Professional Motorsport World caught up with Arnaud Martin, chief officer responsible for inverter systems and motorsport activities at the company, to find out how Helix is reorienting its business and technology to take best advantage of the ever-evolving EV landscape.
“The reason for the change is a break with what we were born as,” says Martin of the company’s recent rebranding. “We were effectively a consultancy, whereas we have turned into a product and manufacturing company. We are looking to grow within the motorsport market, but also take all the learning from the past decade in motorsport, cost that down and make it competitive in the automotive environment, both on the inverter and motor side.”
It is rare for Helix to say much about many of the projects it undertakes, constrained as it is by a host of non-disclosure agreements. However, its tie-up with the NIO 333 Formula E Team is in the public domain. “I think it is fair to say that where there is an electric race series, we are never far away,” says Martin. “We are very involved in Formula E, but we can talk about only some of it. We supply Nio with its motor and inverter and feel that Formula E is a very good platform for development. However, it does have some areas that are only valid in Formula E; it is all about optimizing performance within the boundaries of the regulations. But nonetheless, it is very interesting for an engineer.”
Outside of Formula E, the company supplies into almost every other form of racing, from off-road competition, through sportscars to motorcycles. It is even providing the E1 Series, the world’s first all-electric powerboat championship, with its electric drives.
“You’ve got two types of motorsport,” sums up Martin. “You get the very high end where everything is bespoke, and there we design and manufacture those for ultimate efficiency. That tends to be very specific development and very expensive. Then, you have a developing market where there’s lots of demand for motors around 250kW, coupled with a reasonably lightweight inverter. That type of product meets 50% of the current demand in motorsport and is kind of the bread and butter of what we produce now.”
Significantly, and off the back of its automotive-related developments, Helix is also developing lower-cost options for electric motorsport. “These are still very high power density and efficient motors and inverters, but we are making them more financially accessible,” outlines Martin. “They are maybe a tiny bit heavier, or marginally less efficient, but will be a much better cost match for future electric series. For example, if Formula 4 were to go electric, we will be ready with high-performance products at a reasonable price. A lot of our R&D investment is currently going into these new inverter and motor platforms.”
Key to these developments is a scalable motor architecture based around what Helix calls its ‘core technology’. “In the future, we will have four ‘off-the-shelf’ motors, with 177/242/330/417mm-diameter stators. Within those base designs we will have the ability to lengthen or shorten the motor depending on the customer’s requirements, to best match their performance and packaging needs. That is an approach we will be able to apply in motorsport and automotive,” explains Martin.
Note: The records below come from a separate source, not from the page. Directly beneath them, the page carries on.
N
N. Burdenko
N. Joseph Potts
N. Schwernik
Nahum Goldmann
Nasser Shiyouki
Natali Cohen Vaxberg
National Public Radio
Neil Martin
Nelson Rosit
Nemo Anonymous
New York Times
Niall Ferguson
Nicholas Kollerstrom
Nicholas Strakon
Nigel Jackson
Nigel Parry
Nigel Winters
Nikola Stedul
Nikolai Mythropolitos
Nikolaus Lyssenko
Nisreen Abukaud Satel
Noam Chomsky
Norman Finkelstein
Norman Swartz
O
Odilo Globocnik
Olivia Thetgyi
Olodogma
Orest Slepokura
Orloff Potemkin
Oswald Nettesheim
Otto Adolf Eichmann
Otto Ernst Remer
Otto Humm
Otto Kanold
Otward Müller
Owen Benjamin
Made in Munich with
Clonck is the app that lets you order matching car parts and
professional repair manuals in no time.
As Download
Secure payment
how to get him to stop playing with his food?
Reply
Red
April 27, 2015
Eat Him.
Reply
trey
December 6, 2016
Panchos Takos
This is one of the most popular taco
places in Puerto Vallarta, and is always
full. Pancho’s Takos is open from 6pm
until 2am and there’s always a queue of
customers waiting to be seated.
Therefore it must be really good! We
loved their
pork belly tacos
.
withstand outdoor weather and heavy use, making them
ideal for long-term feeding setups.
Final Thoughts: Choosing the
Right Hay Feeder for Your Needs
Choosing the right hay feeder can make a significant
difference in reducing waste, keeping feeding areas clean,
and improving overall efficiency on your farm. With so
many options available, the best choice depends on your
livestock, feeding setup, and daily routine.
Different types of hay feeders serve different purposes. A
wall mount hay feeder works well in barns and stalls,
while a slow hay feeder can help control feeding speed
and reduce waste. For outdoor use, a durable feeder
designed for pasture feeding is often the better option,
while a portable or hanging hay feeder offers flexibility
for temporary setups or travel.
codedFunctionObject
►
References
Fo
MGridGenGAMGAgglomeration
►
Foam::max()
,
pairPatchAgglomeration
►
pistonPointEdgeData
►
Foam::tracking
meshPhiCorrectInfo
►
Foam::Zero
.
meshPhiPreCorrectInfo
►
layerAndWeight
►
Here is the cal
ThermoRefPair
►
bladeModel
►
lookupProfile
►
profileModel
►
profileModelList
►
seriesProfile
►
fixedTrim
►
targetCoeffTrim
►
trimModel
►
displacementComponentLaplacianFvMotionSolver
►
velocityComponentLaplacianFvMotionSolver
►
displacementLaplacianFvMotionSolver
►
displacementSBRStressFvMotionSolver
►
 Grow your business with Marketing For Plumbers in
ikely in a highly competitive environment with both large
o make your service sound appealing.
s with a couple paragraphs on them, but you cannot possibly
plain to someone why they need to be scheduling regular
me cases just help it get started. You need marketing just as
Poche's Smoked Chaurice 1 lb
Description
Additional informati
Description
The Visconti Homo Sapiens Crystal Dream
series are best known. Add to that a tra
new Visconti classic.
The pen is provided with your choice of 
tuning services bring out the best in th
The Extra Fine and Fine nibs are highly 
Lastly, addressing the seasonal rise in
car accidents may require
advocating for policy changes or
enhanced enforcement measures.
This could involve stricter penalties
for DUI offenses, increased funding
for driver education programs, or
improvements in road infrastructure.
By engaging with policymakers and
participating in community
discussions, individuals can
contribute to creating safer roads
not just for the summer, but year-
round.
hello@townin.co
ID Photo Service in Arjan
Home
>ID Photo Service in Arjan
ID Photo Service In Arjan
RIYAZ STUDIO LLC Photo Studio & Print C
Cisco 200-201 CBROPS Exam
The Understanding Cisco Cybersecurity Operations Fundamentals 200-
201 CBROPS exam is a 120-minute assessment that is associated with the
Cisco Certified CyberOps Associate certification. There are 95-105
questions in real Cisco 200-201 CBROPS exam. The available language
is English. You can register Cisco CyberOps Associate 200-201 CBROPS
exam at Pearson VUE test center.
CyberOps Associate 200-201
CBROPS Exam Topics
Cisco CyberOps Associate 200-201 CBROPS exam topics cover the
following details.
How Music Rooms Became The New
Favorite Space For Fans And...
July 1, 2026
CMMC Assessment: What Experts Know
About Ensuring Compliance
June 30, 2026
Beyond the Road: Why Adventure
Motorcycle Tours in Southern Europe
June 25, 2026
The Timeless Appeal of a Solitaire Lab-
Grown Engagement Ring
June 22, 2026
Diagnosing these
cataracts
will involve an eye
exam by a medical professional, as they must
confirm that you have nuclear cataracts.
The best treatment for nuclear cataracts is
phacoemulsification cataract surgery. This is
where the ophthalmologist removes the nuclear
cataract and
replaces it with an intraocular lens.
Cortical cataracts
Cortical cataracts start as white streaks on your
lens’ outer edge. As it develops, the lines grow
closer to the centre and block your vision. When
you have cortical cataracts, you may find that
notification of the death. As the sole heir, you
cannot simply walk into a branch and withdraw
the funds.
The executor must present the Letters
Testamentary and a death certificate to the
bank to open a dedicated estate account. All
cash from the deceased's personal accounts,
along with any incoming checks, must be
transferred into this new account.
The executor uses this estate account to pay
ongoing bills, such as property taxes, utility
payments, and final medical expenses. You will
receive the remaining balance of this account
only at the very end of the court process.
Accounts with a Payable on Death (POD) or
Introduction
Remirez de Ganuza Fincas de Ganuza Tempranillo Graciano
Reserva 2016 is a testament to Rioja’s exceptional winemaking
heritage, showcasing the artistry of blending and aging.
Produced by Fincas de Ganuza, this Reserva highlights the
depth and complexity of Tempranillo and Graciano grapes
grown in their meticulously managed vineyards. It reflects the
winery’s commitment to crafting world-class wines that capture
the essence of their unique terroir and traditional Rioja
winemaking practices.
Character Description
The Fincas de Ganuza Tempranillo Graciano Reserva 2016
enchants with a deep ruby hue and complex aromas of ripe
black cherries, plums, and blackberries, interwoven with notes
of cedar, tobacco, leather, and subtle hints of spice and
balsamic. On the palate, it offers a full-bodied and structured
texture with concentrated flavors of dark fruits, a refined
Another notable area of activity at Helix is a new inverter design. “We are now working on a new inverter that is able to operate at very high current,” says Martin. “We realize that if you have an inverter that can run very high current, it can deal with most requirements from multiple customers, either with our motors or other people’s motors. It is still very power dense, but maybe gives away a tiny bit of weight. Our current inverter is 5.4kg and has a volume of 4.5 liters; the new one will be 5.5 liters and 8kg, so adding a little weight but also gaining in performance.”
Martin points out that although this specific inverter is not purely designed for motorsport, it meets the stringent functional safety standards required by ISO 26262 ASIL D. “If you are able to meet the hardest part of the automotive standards,” he says, “the inverter will be perfectly happy delivering motorsport performance.” He also notes that when used in racing, much of the monitoring required for automotive use is rendered redundant and thus can be disabled, otherwise, “It makes developing a motorsport VCU much more difficult!”
In what is becoming a busy market, Helix is a company that has established a strong reputation supplying blue chip projects. Martin says, “We want to develop the company because I think we all believe in electrification and what it can bring to the world longer term. As a result, we believe that our products can play a significant part in the future of electrification and that the class-leading power density and efficiency at a more effective cost will make them very attractive.”